When the economy is near the end of the business cycle there tends to be excess leverage taken out by businesses and consumers. The recession washes away the bad loans to get back to equilibrium. It was important for the housing market to cool off after the run in the 2000s because housing became unaffordable. The size of the bubble and the terrible lending standards were the problem, not the recession. There is a notion that just because the current expansion is about to be the longest in over 100 years the economy needs another recession. In fact, the economy doesn’t need another recession because consumers and corporations haven’t taken out excess leverage.

Extreme Recency Bias

There is negative recency bias because the last recession was a disaster and because this expansion has been very long by America’s historical standards. The longer it goes, the stronger the bias gets because people think we are a due for a huge crash. There are obviously solid bearish arguments why stocks should fall and the economy should go into a recession soon, once we have evaluated in the past considerably. However, claiming personal and corporate leverage are too high is not a good argument.

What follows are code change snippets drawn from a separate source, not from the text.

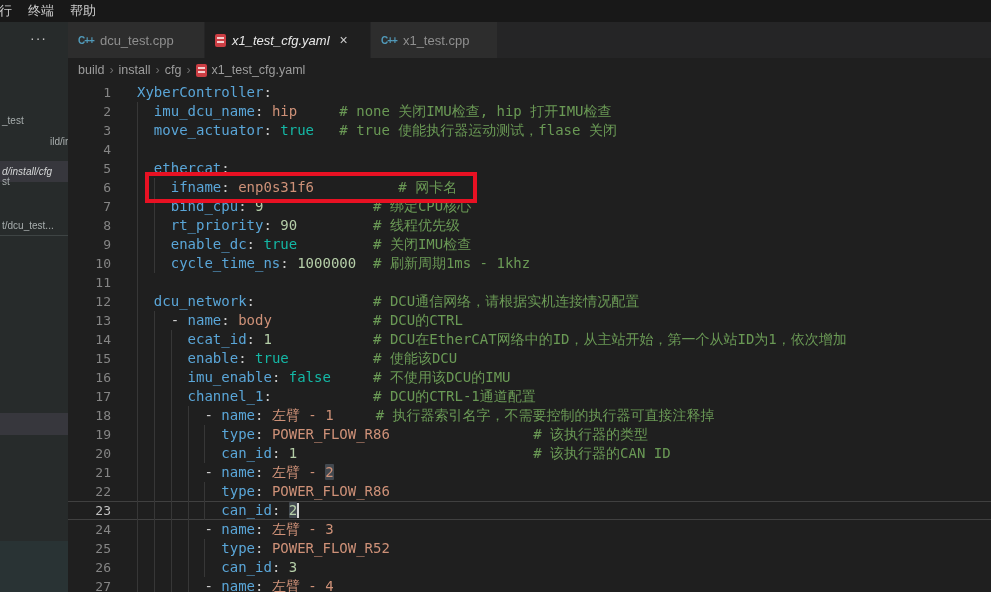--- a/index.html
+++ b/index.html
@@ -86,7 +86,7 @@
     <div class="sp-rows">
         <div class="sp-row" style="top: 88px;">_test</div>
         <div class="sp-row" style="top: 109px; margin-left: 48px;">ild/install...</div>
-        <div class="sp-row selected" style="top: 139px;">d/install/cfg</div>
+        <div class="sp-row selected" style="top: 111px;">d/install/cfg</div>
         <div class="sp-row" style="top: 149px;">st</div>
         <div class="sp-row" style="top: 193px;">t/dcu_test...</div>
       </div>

Consumers Saving Too Much?

Most mainstream articles in finance lament how terrible Americans’ finances are. There are a plethora of articles showing Americans how to save. It’s heresy to say the American consumer is saving too much. The Renaissance Macro Research chart below shows the consumer is saving more than usual after the latest update to this calculation was made. The chart shows when there is a high net worth to income ratio, consumers usually save less money.

Source: Renaissance Macro Research

The theory is that when housing prices and stock prices are increasing, consumers are optimistic about their gains. They feel richer and spend more money. The reality is you shouldn’t expect the good times to continue indefinitely. Asset prices can go down, making it a mistake to shrink your savings. It may end up being a bad idea to buy assets when prices are high, but no one says you need to buy assets with your savings at that point. You can build up a cash position in your portfolio to buy during the next correction when prices of assets fall. This, however, requires lots of patience and discipline.